■ Source
Deb, I know about that moving and setting up a classroom. This will be my first year of being in the education profession that I will not have to set up my classroom. I accepted a position working with immigrant students and parents and I'm EXCITED!!!
I bet my family is also glad, because setting up my classroom was a family affair whether they wanted to or not LOL.

Vi, don't beat yourself up today is a new day. I just ate some eggrolls...well they were a little more than some :(, but I plan to put in a few extra minutes of exercising to hopefully burn off 2 or 3 eggrolls :).

Alisha, I'm so proud of you with the Medifast!!!!!!!!!!!!!!!!!!!

debsturn 07-06-2005 07:49 PM

Blah! Yelled at my dh about moving. Since I'm home, I'm doing the leg work. Well my dh has his own opinions. He's not a jerk, just particular. We *must* have a garage-ok...easier said than done! UGGGGGGGGGGGGGGGGGG!! We really got a great deal with this place. I so don't want to pack! He's on vacation next week-so I know he'll help out with packing. I know it will all work out.

debs

debsturn 07-07-2005 07:58 AM

London
 
My thoughts and prayers go out to London. Brings back memories of 9/11.

:grouphug:

debs

debsturn 07-07-2005 08:10 AM

Thursday morning. Woke up with dh telling me about London.

Last night we got a call back about a house for rent. It's in a good neighborhood. It's 2/2 (we live in a 3 bedroom now). We have an appointment this evening. We are bring the $$ with us. We drove by the house last night. We really like it from the outside. It has a HUGE, WOODEN fenced yard--a great thing considering I have a 6yo. We have yard space now, but we don't let Nathan outside unless we are with him. We live off of a VERY busy road---many people drive by. It's less than 10 min. from here. It would only add about 5 min. of work time. There is a Curves up the street. It has a 2 car garage. The rent is the same as here, which is ok with me.

We don't really need 3 bedrooms. We used the 3rd bedroom for over a year as a "junk" room and computer room. My friend came in March with her 5 month old, so I set the room up as a nursery. We put Nathan's crib up and put a few other baby things in there. We moved to the computer to the kitchen. We have a decent size eat in, and we don't use it--so we moved the comuter. Hopefully this new house has enough space for the computer.--our lifeline! LOL. Hopefully they like us and will rent to us. Oh-it's available next week! Perfect for us! That's what I wanted. I wanted to move next week, dh is on vacation. Have a yard sale (here) on the 22 and 23. Go back to work on the 25th.

■ Given entries
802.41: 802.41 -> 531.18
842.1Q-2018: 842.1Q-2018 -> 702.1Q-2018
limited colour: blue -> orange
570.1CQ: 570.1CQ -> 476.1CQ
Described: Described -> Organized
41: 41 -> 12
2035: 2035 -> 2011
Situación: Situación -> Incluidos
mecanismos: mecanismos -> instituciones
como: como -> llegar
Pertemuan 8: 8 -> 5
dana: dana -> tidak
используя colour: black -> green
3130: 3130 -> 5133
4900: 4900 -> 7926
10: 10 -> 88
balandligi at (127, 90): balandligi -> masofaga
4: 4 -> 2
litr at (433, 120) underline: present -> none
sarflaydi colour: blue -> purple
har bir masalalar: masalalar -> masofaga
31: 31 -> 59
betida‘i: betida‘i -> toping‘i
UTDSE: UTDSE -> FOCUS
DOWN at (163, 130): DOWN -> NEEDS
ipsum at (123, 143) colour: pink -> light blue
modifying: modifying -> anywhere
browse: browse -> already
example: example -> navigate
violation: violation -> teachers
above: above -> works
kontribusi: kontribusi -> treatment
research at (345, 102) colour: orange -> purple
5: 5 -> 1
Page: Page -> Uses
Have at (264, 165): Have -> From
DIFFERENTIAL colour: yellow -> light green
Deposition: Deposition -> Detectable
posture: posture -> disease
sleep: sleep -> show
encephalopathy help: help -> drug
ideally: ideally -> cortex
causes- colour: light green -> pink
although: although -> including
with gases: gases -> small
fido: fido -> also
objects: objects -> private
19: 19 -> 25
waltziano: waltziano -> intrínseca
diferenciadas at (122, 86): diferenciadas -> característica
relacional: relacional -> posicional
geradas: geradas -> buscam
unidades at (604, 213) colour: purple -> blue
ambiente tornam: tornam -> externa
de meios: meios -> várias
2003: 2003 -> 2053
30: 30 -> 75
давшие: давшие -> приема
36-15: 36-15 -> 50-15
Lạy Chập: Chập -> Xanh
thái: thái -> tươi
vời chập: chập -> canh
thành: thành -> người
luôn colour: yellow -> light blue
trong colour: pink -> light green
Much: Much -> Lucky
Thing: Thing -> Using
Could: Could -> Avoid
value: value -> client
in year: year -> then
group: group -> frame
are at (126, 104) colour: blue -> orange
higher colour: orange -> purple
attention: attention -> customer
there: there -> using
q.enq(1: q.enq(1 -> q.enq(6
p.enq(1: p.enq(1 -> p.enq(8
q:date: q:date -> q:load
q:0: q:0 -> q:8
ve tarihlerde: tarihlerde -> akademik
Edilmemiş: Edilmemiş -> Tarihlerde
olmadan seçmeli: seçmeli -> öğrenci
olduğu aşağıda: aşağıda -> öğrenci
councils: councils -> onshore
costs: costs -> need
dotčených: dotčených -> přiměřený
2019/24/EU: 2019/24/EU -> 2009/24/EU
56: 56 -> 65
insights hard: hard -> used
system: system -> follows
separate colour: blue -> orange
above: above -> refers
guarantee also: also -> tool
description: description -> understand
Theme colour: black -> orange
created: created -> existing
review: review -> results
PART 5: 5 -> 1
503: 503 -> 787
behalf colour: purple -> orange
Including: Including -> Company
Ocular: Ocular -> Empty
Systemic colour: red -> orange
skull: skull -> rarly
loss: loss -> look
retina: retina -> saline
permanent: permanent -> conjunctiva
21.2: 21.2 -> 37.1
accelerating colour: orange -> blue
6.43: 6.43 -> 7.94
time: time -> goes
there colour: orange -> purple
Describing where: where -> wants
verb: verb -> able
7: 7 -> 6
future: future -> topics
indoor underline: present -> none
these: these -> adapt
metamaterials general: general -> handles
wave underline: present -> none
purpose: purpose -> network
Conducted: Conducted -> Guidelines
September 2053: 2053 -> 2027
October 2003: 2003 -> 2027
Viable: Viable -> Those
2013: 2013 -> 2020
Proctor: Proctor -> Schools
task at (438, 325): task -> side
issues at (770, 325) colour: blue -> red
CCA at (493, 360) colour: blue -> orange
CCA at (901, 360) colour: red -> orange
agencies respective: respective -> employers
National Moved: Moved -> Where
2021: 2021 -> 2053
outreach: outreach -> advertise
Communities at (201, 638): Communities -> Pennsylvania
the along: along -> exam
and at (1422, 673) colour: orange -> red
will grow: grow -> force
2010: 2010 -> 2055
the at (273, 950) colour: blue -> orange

■ Written instruction A
In the thread, what size garage does the house for rent have?
■ Written instruction B
Write out the part of the thread starting with "Vi, don't beat" and going on through "3 eggrolls :).".
Work from the thread alone.

■ Written answer A
It has a 2 car garage.

■ Written answer B
Vi, don't beat yourself up today is a new day. I just ate some eggrolls...well they were a little more than some :(, but I plan to put in a few extra minutes of exercising to hopefully burn off 2 or 3 eggrolls :).